What you have to do:
Where a line in the listing contains the string "size", copy that line out.

━━━━━ Dataset content

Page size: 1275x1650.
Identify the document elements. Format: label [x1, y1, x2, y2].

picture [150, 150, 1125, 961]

━━━━━━━━━━
━━━━━ Dataset content

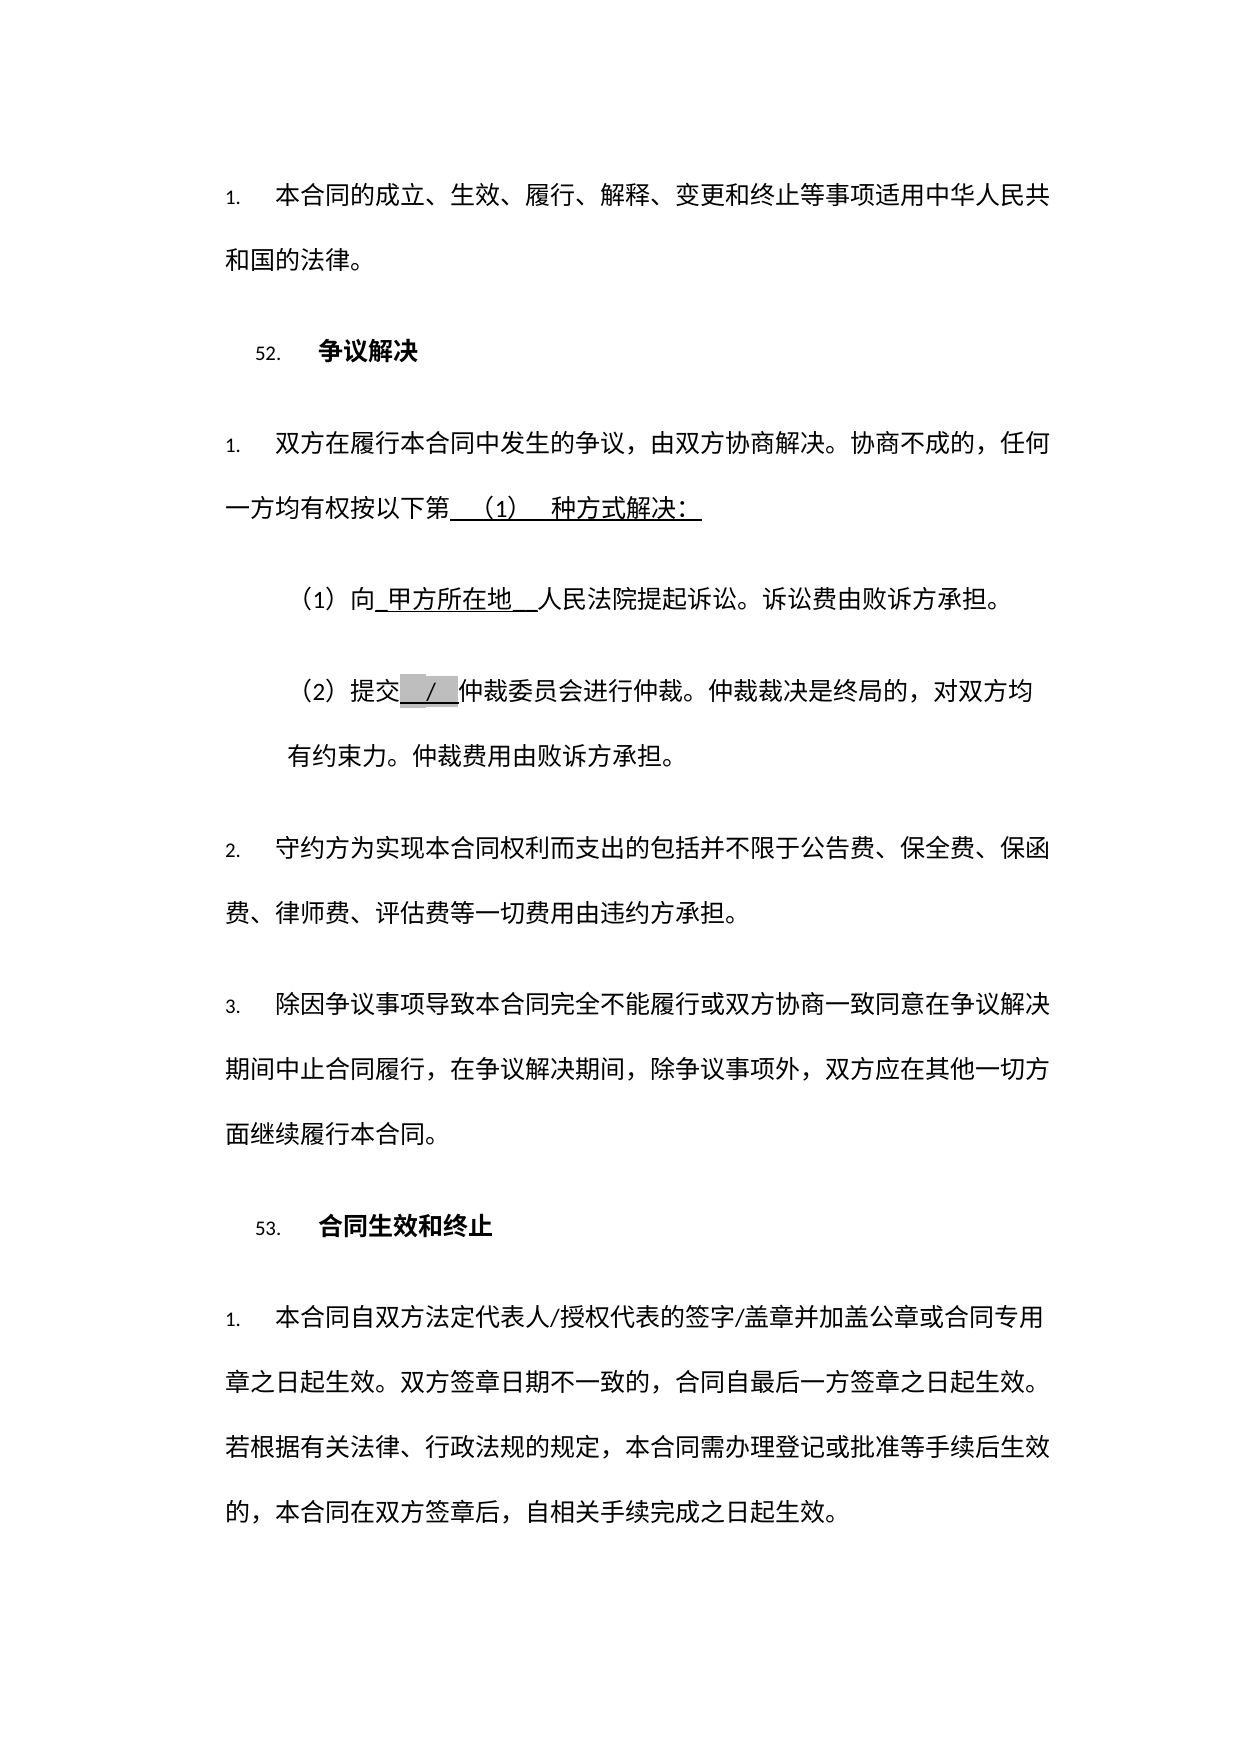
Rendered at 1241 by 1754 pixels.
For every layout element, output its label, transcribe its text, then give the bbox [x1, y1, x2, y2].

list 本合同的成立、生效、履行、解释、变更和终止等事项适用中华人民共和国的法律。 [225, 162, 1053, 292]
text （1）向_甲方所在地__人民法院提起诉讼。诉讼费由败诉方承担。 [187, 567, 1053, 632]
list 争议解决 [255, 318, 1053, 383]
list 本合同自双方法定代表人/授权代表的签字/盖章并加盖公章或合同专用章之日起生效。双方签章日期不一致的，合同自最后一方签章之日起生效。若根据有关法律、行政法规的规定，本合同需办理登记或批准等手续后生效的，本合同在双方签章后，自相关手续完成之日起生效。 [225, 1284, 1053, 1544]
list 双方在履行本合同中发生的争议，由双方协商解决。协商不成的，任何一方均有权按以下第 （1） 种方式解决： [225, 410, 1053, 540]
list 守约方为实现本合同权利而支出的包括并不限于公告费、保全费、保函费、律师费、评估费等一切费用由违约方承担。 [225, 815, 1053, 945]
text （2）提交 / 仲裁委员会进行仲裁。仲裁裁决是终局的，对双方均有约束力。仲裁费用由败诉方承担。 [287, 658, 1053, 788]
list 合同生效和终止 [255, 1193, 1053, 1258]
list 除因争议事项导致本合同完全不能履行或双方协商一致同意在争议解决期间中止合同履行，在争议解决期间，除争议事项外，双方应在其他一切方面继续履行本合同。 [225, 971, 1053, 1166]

━━━━━━━━━━
━━━━━ Dataset content

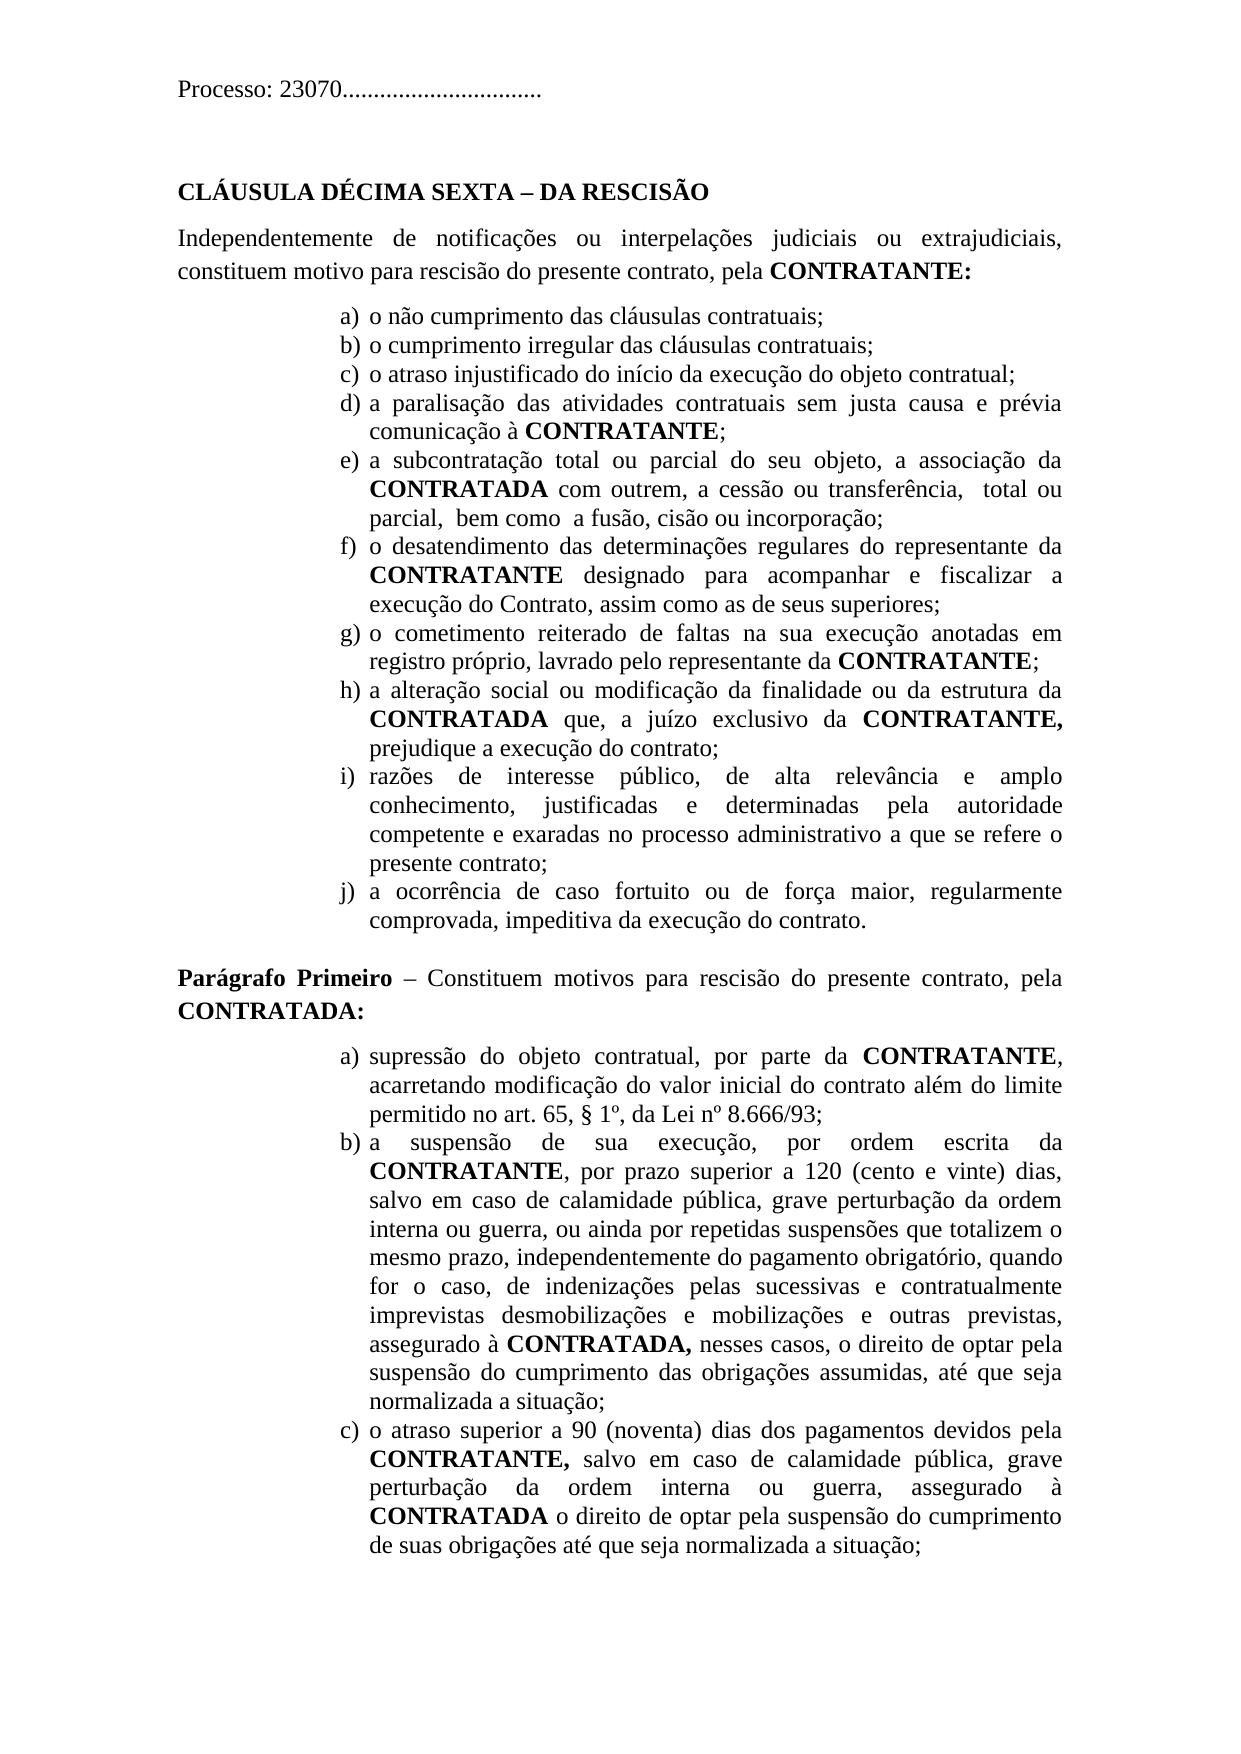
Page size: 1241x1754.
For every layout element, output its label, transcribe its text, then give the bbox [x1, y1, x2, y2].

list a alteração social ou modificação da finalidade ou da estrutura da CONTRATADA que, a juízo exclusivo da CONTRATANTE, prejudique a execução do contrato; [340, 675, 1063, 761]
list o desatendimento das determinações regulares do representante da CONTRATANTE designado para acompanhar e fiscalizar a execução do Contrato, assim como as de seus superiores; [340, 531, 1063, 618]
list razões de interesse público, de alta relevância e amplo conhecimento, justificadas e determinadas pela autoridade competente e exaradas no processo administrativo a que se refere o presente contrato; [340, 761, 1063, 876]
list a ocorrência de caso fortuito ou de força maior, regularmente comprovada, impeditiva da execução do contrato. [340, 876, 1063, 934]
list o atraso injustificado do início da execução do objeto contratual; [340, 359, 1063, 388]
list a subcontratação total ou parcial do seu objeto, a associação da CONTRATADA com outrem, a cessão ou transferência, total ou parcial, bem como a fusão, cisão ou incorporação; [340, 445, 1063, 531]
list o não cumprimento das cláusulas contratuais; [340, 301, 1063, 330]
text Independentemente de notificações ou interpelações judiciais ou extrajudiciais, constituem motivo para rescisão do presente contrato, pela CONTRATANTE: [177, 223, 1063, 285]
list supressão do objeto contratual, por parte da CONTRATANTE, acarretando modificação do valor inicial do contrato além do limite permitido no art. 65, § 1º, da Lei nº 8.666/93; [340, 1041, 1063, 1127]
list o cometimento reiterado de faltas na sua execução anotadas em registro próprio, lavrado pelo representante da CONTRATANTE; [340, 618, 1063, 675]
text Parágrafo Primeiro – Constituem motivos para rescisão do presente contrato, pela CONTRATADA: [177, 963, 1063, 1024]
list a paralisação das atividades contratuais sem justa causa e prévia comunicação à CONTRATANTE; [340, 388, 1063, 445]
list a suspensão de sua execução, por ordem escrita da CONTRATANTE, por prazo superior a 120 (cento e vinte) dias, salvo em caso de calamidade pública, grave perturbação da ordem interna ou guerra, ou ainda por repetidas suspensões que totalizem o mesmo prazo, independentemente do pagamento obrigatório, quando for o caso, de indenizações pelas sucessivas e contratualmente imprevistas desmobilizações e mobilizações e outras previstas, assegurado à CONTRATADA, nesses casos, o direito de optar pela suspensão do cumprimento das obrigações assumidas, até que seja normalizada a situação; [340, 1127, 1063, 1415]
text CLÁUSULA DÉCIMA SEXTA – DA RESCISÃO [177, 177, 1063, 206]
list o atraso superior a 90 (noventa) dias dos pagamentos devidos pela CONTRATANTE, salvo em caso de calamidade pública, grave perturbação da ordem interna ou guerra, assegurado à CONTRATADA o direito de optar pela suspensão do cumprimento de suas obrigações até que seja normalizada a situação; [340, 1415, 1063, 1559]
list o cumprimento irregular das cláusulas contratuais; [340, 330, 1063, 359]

━━━━━━━━━━

Task result:
Page size: 1275x1650.
Page size: 1241x1754.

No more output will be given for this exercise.